### EXERCISE AIM:
Output the listing's lines between the one holding "同时，定期召开推进会，协调解决项目推进过" and the one holding "人员和教师提拔任用、考核评价、职务晋升、", inclusive, as a Markdown table with the columns Row and Text line. Number each row and leave out blank lines.

### RECORDS FOR THIS TASK:

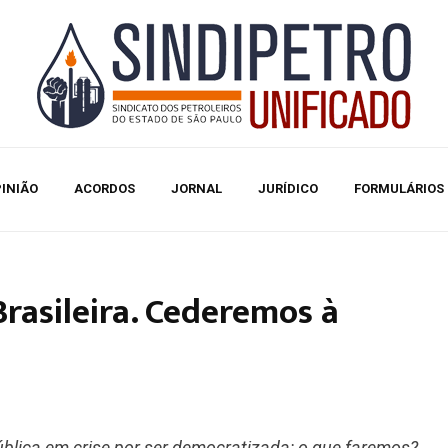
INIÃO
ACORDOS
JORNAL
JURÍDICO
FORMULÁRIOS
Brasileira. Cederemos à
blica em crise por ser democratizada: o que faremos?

...

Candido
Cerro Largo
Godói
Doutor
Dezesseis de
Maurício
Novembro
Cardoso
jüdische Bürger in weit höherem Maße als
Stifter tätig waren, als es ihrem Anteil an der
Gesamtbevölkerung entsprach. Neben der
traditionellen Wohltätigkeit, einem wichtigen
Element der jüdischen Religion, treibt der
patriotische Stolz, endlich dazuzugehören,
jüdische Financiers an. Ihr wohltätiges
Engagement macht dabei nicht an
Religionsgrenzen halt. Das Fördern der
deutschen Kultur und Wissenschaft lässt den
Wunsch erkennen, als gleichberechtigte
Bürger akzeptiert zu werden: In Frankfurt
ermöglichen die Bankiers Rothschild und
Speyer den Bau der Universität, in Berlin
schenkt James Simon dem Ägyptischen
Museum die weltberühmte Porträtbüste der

...

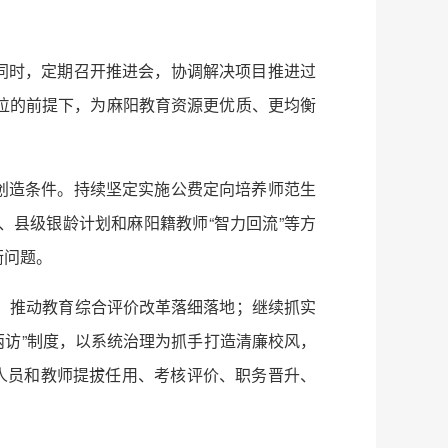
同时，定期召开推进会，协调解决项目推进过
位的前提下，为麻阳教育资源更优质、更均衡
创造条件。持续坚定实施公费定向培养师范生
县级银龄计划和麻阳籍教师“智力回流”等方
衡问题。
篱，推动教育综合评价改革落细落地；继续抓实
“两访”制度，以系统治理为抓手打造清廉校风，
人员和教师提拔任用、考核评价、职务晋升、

### SOLUTION FOR THIS EXERCISE:
| Row | Text line |
|---|---|
| 1 | 同时，定期召开推进会，协调解决项目推进过 |
| 2 | 位的前提下，为麻阳教育资源更优质、更均衡 |
| 3 | 创造条件。持续坚定实施公费定向培养师范生 |
| 4 | 县级银龄计划和麻阳籍教师“智力回流”等方 |
| 5 | 衡问题。 |
| 6 | 篱，推动教育综合评价改革落细落地；继续抓实 |
| 7 | “两访”制度，以系统治理为抓手打造清廉校风， |
| 8 | 人员和教师提拔任用、考核评价、职务晋升、 |